With my three re-writes of the four brothers’ stories, the books are all completely different. COMPLETELY different. Like I said, if you changed the names of the characters and put them side by side, they wouldn’t look remotely similar. For me, it was all about the characters. That’s what was stuck in my head, and that’s what carried through each book. It was never a revision. It was always a completely new book.
What about your story makes you want to pick it up? Was it the plot? Could you restart the book with completely different people, in a different situation or scenario? Or was it the characters? Could you take the same people and put them in a totally different story, with new challenges?

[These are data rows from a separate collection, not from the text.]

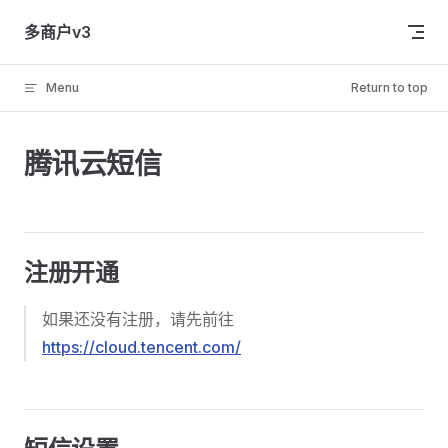
Skip to content
多商户v3
Menu
Return to top
腾讯云短信
注册开通
如果还没有注册，请先前往
https://cloud.tencent.com/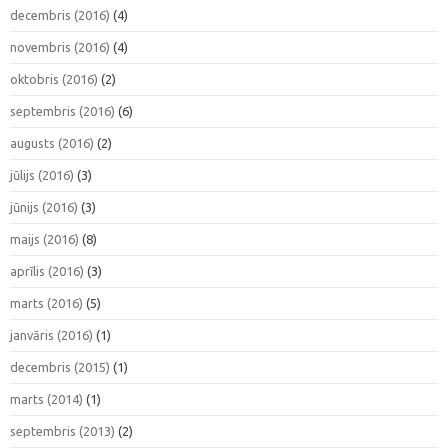
decembris (2016)
(4)
novembris (2016)
(4)
oktobris (2016)
(2)
septembris (2016)
(6)
augusts (2016)
(2)
jūlijs (2016)
(3)
jūnijs (2016)
(3)
maijs (2016)
(8)
aprīlis (2016)
(3)
marts (2016)
(5)
janvāris (2016)
(1)
decembris (2015)
(1)
marts (2014)
(1)
septembris (2013)
(2)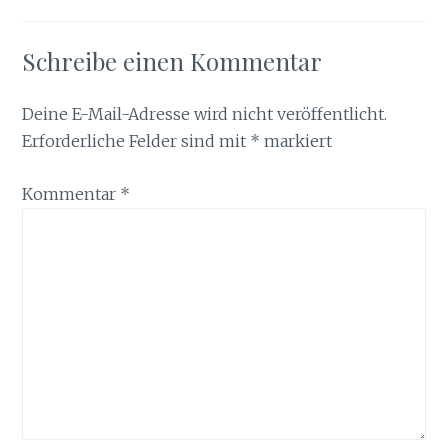
Schreibe einen Kommentar
Deine E-Mail-Adresse wird nicht veröffentlicht.
Erforderliche Felder sind mit
*
markiert
Kommentar
*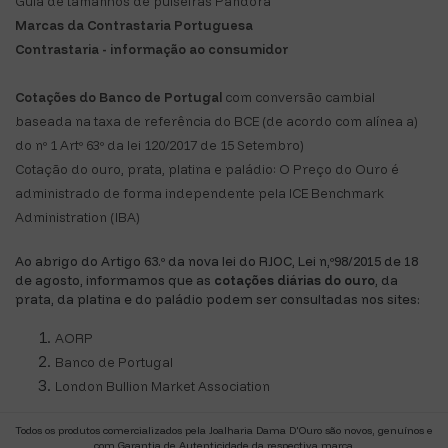
Guia de tamanhos de pulseiras Pandora
Marcas da Contrastaria Portuguesa
Contrastaria - informação ao consumidor
Cotações do Banco de Portugal
com conversão cambial
baseada na taxa de referência do BCE (de acordo com alínea a)
do nº 1 Artº 63º da lei 120/2017 de 15 Setembro)
Cotação do ouro, prata, platina e paládio: O Preço do Ouro é
administrado de forma independente pela ICE Benchmark
Administration (IBA)
Ao abrigo do Artigo 63.º da nova lei do RJOC, Lei n,º98/2015 de 18
de agosto, informamos que as
cotações diárias do ouro
, da
prata, da platina e do paládio podem ser consultadas nos sites:
AORP
Banco de Portugal
London Bullion Market Association
Todos os produtos comercializados pela Joalharia Dama D'Ouro são novos, genuínos e
com Garantia de Autenticidade da respectiva marca.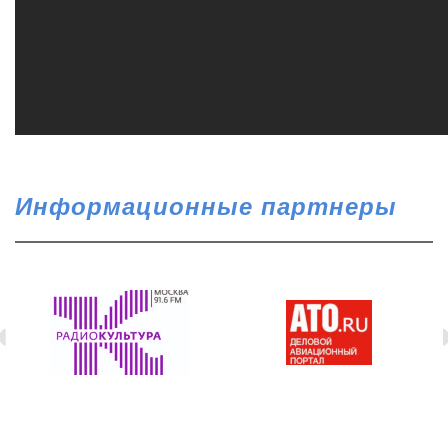
Информационные партнеры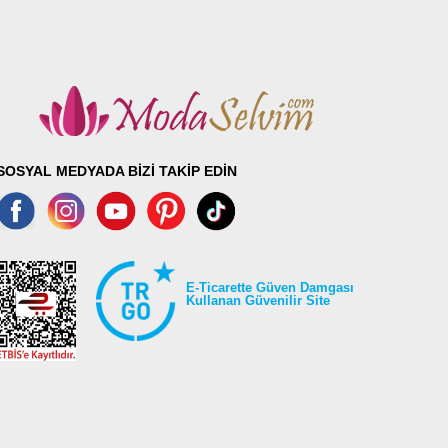
SOSYAL MEDYADA BİZİ TAKİP EDİN
E-Ticarette Güven Damgası
Kullanan Güvenilir Site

Could you start something entirely new?
Sometimes it’s hard to step away from a project because it feels like you wasted so much time. That’s crap. Don’t feel that you’d be wasting the work you wrote in 2011. Anything you write teaches you something, and like I said last week, it’s never too late to pick up an old manuscript. You can always go back to it later.
Besides, life has probably changed you, too. You got knocked down and you figured out how to stand back up. Use that. Give yourself permission to get back into writing, with your new outlook firmly in mind. Start fresh and see how it goes.
Good luck. Let me know how it works out. I’ll be thinking about you.